A Royalist army unit, under Colonel Edward Ford, High Sheriff of Sussex, marching from Chichester to seize Lewes for the King encountered a smaller but more disciplined Parliamentarian army under Colonel Herbert Morley that was waiting for them at Muster Green.

After Royalist musketeers fired ‘some’ volleys, Morley's cavalry broke through the Royalist's advanced guard and, with the Parliamentarian infantry charging simultaneously, fought hand-to-hand.

Sealed Knot, seen here in 1971 on Muster Green.
Sealed Knot, seen here in 1971 on Muster Green.

At least an hour of fighting ensued in which 200 Royalists were killed, wounded or captured, causing the surviving Royalist forces to retreat in a disorderly manner and the Parliamentarians to emerge victorious. This saved Lewes from a Royalist assault.

The battle site of the Battle of Muster Green became and remained the furthest that the Royalist army advanced through Sussex during the First English Civil War.

It has been estimated that some 84,000 deaths were directly attributable to combat in the Civil Wars, so this engagement was just a minor skirmish.

Maisie Wright in her 1991 book ‘A Chronicle of Cuckfield’ gives a neat summary of the action is as follows: Sir Edward Ford and the Earl of Thanet were on the way from Chichester to Lewes and were intercepted by a patrol of Parliamentarians. The ‘Roundhead’ reserves arrived and routed the Cavaliers who retreated to Chichester.

But Wyn Ford in his section of the book ‘Metropolis of Mid-Sussex’ throws a different light on events: ‘Sir Edward Ford, the unscrupulous Sheriff of Sussex, flushed with his own success at Chichester, confronted a smaller Parliamentary force at Haywards Heath. Unfortunately for him, he had been misguided enough to recruit his soldiers by means of threats against their property if they refused to join him. Naturally enough, morale was not what it should have been. His force was routed by the Parliamentarians, and his men fled in the direction of Hurstpierpoint and Ditchling.’

Cuckfield  Holy Trinity Church font
The damaged church font

Maisie observes that Mid Sussex largely was untouched by the Civil Wars. However, there is the exception of Lord Goring, a royalist, who fought with Prince Rupert. The gentry of this part of Sussex do not appear as active partisans on either side during these troubled times.

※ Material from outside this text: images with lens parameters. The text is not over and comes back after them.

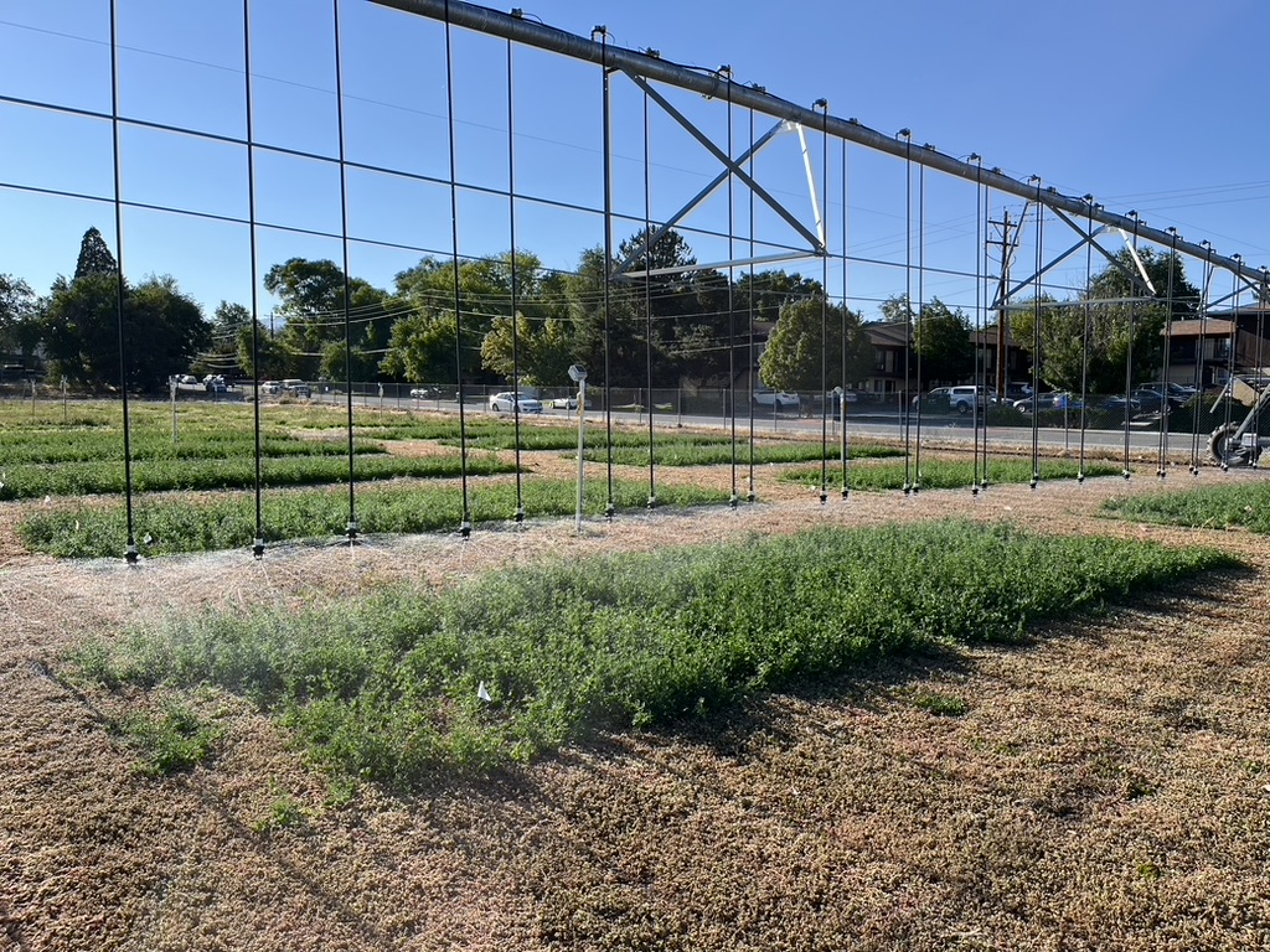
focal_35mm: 26
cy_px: 476
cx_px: 635
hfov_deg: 67.3
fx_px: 954
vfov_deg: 53.1
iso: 50
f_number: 1.6
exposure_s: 1/2632
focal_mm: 5.1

‘The Burrell papers in the British Museum include a list, dated 1643, of persons whose estates are to be sequestrated as they adhere to the King. There are no names from Cuckfield. Generally speaking, the South East supported Parliament so there were no major battles in Sussex.’

Joyce Donoghue, in her history of Cuckfield Church, dismisses the ‘oft repeated tale that the cracks in our font were caused by Cromwell’s cavalry. This is not borne out by what is known of the ebb and flow of the war in this area.’ She goes on to report that Rev. Joseph Fearon found the font pieces in the belfry around 1840 but no evidence exists of how they came to be there.


‘A Chronicle of Cuckfield’ by Maisie Wright 1991

‘Metropolis of Mid-Sussex: History of Haywards Heath’ by Wyn Ford and Conway Gabe, 1981

‘A History of the Parish of Holy Trinity Cuckfield ’ by Joyce Donoghue, April 2009

Captions: The Battle of Marston Moor, the English civil war, a painting by John Barker [Public Domain Image].

Members of the history reenactment society, the Sealed Knot, seen here in 1971 on Muster Green making their way to Cuckfield to re-enact the skirmish. This visit led to the formation of a garrison of the Sealed Knot based the Talbot Inn that was active for 10 years. Photograph by Malcolm Davison.

Holy Trinity Church Font, the left side can be seen here held together by an iron staple this repair has often been attributed to Cromwell’s cavalry causing damage while sheltering their horses in the church.

Contributed by Malcolm Davison.

Charles Tucker writes 'Assuming the skirmish was on Muster Green it's hard to imagine it on the current Muster Green; however the current Muster Green is about a third of the size it would have been back in those days. After the restoration of King Charles II, in 1660 Muster Green was used for the mustering of militia, quite possibly leading to its name, however it was also known as Mouster Green.